EXTRACTED MATERIAL START

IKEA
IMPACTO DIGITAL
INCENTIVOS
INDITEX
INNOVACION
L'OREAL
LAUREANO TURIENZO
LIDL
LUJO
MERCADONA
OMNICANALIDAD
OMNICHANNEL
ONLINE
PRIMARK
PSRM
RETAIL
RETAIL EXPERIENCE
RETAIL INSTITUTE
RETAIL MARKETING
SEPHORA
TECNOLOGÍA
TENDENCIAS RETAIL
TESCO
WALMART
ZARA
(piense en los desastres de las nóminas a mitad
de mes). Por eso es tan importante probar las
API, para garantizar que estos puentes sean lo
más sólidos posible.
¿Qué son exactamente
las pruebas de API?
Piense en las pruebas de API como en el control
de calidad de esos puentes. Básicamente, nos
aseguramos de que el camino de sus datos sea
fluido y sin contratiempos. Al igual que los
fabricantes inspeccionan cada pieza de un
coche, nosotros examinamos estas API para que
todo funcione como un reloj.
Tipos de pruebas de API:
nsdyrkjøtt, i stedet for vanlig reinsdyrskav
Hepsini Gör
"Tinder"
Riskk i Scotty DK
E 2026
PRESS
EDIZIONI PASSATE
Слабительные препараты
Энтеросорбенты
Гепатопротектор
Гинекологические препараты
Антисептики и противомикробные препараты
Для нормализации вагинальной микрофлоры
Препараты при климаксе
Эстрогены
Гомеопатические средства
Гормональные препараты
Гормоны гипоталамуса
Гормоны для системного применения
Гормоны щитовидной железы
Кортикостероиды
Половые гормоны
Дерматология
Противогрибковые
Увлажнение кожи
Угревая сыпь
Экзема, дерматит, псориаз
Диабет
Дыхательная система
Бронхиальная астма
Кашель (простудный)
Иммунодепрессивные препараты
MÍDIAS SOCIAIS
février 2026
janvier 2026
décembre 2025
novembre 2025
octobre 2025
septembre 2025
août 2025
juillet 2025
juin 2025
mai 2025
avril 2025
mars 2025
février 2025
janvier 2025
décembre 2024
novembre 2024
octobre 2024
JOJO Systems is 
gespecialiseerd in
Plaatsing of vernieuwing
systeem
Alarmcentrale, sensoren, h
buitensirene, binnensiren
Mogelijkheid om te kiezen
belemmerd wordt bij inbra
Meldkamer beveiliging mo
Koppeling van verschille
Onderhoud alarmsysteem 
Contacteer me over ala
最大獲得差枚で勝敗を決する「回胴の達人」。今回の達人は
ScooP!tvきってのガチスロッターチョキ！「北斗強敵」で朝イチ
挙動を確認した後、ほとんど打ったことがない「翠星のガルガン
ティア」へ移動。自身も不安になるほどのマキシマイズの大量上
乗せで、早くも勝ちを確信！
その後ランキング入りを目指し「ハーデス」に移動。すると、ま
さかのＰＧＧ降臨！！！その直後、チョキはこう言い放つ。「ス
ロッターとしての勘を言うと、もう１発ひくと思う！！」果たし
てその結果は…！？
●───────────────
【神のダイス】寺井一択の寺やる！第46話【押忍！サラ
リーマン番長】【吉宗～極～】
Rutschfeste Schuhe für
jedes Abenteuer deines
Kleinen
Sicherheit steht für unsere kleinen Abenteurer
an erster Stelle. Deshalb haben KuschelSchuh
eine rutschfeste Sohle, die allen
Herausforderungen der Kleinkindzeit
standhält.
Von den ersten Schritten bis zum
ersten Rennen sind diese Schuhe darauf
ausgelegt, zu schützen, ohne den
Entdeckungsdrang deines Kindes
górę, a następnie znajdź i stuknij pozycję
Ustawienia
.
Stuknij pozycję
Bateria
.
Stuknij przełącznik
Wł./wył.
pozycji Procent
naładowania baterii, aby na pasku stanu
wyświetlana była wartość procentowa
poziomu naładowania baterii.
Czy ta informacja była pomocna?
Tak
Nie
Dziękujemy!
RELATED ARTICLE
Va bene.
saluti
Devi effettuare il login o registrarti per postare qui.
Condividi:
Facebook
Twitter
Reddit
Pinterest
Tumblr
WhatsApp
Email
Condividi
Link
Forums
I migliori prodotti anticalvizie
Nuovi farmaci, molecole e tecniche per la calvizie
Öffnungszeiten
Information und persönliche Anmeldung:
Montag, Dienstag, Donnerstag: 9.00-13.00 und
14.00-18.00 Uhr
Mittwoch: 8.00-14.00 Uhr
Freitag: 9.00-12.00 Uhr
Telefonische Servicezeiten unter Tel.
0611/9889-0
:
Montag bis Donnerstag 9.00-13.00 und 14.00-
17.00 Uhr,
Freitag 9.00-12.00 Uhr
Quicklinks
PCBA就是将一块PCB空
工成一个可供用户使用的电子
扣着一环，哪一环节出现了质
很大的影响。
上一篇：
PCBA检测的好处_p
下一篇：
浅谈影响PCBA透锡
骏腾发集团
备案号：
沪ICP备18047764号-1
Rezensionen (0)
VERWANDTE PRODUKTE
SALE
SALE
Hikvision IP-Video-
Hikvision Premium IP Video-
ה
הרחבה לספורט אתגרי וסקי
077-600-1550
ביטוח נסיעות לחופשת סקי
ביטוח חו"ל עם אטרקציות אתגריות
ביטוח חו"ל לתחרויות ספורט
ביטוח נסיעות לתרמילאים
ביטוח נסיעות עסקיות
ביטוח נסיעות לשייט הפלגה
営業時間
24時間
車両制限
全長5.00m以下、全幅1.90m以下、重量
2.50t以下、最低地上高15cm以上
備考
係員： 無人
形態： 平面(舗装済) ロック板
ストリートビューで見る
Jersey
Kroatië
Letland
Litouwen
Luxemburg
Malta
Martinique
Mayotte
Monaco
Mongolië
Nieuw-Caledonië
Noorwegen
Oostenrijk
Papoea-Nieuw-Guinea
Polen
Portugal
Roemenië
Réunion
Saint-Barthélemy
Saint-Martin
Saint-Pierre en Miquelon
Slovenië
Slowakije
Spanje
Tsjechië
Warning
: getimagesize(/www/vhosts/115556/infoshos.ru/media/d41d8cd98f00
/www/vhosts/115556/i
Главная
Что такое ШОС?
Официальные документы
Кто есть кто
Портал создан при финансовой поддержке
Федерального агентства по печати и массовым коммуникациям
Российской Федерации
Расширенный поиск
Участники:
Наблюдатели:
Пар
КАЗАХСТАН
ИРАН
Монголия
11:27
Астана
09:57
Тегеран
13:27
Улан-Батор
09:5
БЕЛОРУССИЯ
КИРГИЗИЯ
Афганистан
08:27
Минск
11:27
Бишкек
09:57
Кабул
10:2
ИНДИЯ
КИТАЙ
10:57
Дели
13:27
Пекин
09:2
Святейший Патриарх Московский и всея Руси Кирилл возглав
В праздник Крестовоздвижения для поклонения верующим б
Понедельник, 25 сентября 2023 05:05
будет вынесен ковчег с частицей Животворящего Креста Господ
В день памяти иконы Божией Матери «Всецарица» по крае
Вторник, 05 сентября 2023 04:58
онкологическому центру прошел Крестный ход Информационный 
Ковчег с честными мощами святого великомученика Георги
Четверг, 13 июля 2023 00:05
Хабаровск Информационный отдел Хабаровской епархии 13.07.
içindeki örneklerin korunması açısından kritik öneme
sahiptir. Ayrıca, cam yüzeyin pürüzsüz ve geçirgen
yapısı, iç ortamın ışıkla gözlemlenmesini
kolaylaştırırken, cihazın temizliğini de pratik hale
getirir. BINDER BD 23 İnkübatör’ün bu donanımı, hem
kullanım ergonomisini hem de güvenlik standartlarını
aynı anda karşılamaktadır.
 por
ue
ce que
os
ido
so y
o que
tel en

EXTRACTED MATERIAL END

= WHAT IS REQUIRED =
Output the records in full, exactly.

= RESPONSE =
IKEA
IMPACTO DIGITAL
INCENTIVOS
INDITEX
INNOVACION
L'OREAL
LAUREANO TURIENZO
LIDL
LUJO
MERCADONA
OMNICANALIDAD
OMNICHANNEL
ONLINE
PRIMARK
PSRM
RETAIL
RETAIL EXPERIENCE
RETAIL INSTITUTE
RETAIL MARKETING
SEPHORA
TECNOLOGÍA
TENDENCIAS RETAIL
TESCO
WALMART
ZARA
(piense en los desastres de las nóminas a mitad
de mes). Por eso es tan importante probar las
API, para garantizar que estos puentes sean lo
más sólidos posible.
¿Qué son exactamente
las pruebas de API?
Piense en las pruebas de API como en el control
de calidad de esos puentes. Básicamente, nos
aseguramos de que el camino de sus datos sea
fluido y sin contratiempos. Al igual que los
fabricantes inspeccionan cada pieza de un
coche, nosotros examinamos estas API para que
todo funcione como un reloj.
Tipos de pruebas de API:
nsdyrkjøtt, i stedet for vanlig reinsdyrskav
Hepsini Gör
"Tinder"
Riskk i Scotty DK
E 2026
PRESS
EDIZIONI PASSATE
Слабительные препараты
Энтеросорбенты
Гепатопротектор
Гинекологические препараты
Антисептики и противомикробные препараты
Для нормализации вагинальной микрофлоры
Препараты при климаксе
Эстрогены
Гомеопатические средства
Гормональные препараты
Гормоны гипоталамуса
Гормоны для системного применения
Гормоны щитовидной железы
Кортикостероиды
Половые гормоны
Дерматология
Противогрибковые
Увлажнение кожи
Угревая сыпь
Экзема, дерматит, псориаз
Диабет
Дыхательная система
Бронхиальная астма
Кашель (простудный)
Иммунодепрессивные препараты
MÍDIAS SOCIAIS
février 2026
janvier 2026
décembre 2025
novembre 2025
octobre 2025
septembre 2025
août 2025
juillet 2025
juin 2025
mai 2025
avril 2025
mars 2025
février 2025
janvier 2025
décembre 2024
novembre 2024
octobre 2024
JOJO Systems is 
gespecialiseerd in
Plaatsing of vernieuwing
systeem
Alarmcentrale, sensoren, h
buitensirene, binnensiren
Mogelijkheid om te kiezen
belemmerd wordt bij inbra
Meldkamer beveiliging mo
Koppeling van verschille
Onderhoud alarmsysteem 
Contacteer me over ala
最大獲得差枚で勝敗を決する「回胴の達人」。今回の達人は
ScooP!tvきってのガチスロッターチョキ！「北斗強敵」で朝イチ
挙動を確認した後、ほとんど打ったことがない「翠星のガルガン
ティア」へ移動。自身も不安になるほどのマキシマイズの大量上
乗せで、早くも勝ちを確信！
その後ランキング入りを目指し「ハーデス」に移動。すると、ま
さかのＰＧＧ降臨！！！その直後、チョキはこう言い放つ。「ス
ロッターとしての勘を言うと、もう１発ひくと思う！！」果たし
てその結果は…！？
●───────────────
【神のダイス】寺井一択の寺やる！第46話【押忍！サラ
リーマン番長】【吉宗～極～】
Rutschfeste Schuhe für
jedes Abenteuer deines
Kleinen
Sicherheit steht für unsere kleinen Abenteurer
an erster Stelle. Deshalb haben KuschelSchuh
eine rutschfeste Sohle, die allen
Herausforderungen der Kleinkindzeit
standhält.
Von den ersten Schritten bis zum
ersten Rennen sind diese Schuhe darauf
ausgelegt, zu schützen, ohne den
Entdeckungsdrang deines Kindes
górę, a następnie znajdź i stuknij pozycję
Ustawienia
.
Stuknij pozycję
Bateria
.
Stuknij przełącznik
Wł./wył.
pozycji Procent
naładowania baterii, aby na pasku stanu
wyświetlana była wartość procentowa
poziomu naładowania baterii.
Czy ta informacja była pomocna?
Tak
Nie
Dziękujemy!
RELATED ARTICLE
Va bene.
saluti
Devi effettuare il login o registrarti per postare qui.
Condividi:
Facebook
Twitter
Reddit
Pinterest
Tumblr
WhatsApp
Email
Condividi
Link
Forums
I migliori prodotti anticalvizie
Nuovi farmaci, molecole e tecniche per la calvizie
Öffnungszeiten
Information und persönliche Anmeldung:
Montag, Dienstag, Donnerstag: 9.00-13.00 und
14.00-18.00 Uhr
Mittwoch: 8.00-14.00 Uhr
Freitag: 9.00-12.00 Uhr
Telefonische Servicezeiten unter Tel.
0611/9889-0
:
Montag bis Donnerstag 9.00-13.00 und 14.00-
17.00 Uhr,
Freitag 9.00-12.00 Uhr
Quicklinks
PCBA就是将一块PCB空
工成一个可供用户使用的电子
扣着一环，哪一环节出现了质
很大的影响。
上一篇：
PCBA检测的好处_p
下一篇：
浅谈影响PCBA透锡
骏腾发集团
备案号：
沪ICP备18047764号-1
Rezensionen (0)
VERWANDTE PRODUKTE
SALE
SALE
Hikvision IP-Video-
Hikvision Premium IP Video-
ה
הרחבה לספורט אתגרי וסקי
077-600-1550
ביטוח נסיעות לחופשת סקי
ביטוח חו"ל עם אטרקציות אתגריות
ביטוח חו"ל לתחרויות ספורט
ביטוח נסיעות לתרמילאים
ביטוח נסיעות עסקיות
ביטוח נסיעות לשייט הפלגה
営業時間
24時間
車両制限
全長5.00m以下、全幅1.90m以下、重量
2.50t以下、最低地上高15cm以上
備考
係員： 無人
形態： 平面(舗装済) ロック板
ストリートビューで見る
Jersey
Kroatië
Letland
Litouwen
Luxemburg
Malta
Martinique
Mayotte
Monaco
Mongolië
Nieuw-Caledonië
Noorwegen
Oostenrijk
Papoea-Nieuw-Guinea
Polen
Portugal
Roemenië
Réunion
Saint-Barthélemy
Saint-Martin
Saint-Pierre en Miquelon
Slovenië
Slowakije
Spanje
Tsjechië
Warning
: getimagesize(/www/vhosts/115556/infoshos.ru/media/d41d8cd98f00
/www/vhosts/115556/i
Главная
Что такое ШОС?
Официальные документы
Кто есть кто
Портал создан при финансовой поддержке
Федерального агентства по печати и массовым коммуникациям
Российской Федерации
Расширенный поиск
Участники:
Наблюдатели:
Пар
КАЗАХСТАН
ИРАН
Монголия
11:27
Астана
09:57
Тегеран
13:27
Улан-Батор
09:5
БЕЛОРУССИЯ
КИРГИЗИЯ
Афганистан
08:27
Минск
11:27
Бишкек
09:57
Кабул
10:2
ИНДИЯ
КИТАЙ
10:57
Дели
13:27
Пекин
09:2
Святейший Патриарх Московский и всея Руси Кирилл возглав
В праздник Крестовоздвижения для поклонения верующим б
Понедельник, 25 сентября 2023 05:05
будет вынесен ковчег с частицей Животворящего Креста Господ
В день памяти иконы Божией Матери «Всецарица» по крае
Вторник, 05 сентября 2023 04:58
онкологическому центру прошел Крестный ход Информационный 
Ковчег с честными мощами святого великомученика Георги
Четверг, 13 июля 2023 00:05
Хабаровск Информационный отдел Хабаровской епархии 13.07.
içindeki örneklerin korunması açısından kritik öneme
sahiptir. Ayrıca, cam yüzeyin pürüzsüz ve geçirgen
yapısı, iç ortamın ışıkla gözlemlenmesini
kolaylaştırırken, cihazın temizliğini de pratik hale
getirir. BINDER BD 23 İnkübatör’ün bu donanımı, hem
kullanım ergonomisini hem de güvenlik standartlarını
aynı anda karşılamaktadır.
 por
ue
ce que
os
ido
so y
o que
tel en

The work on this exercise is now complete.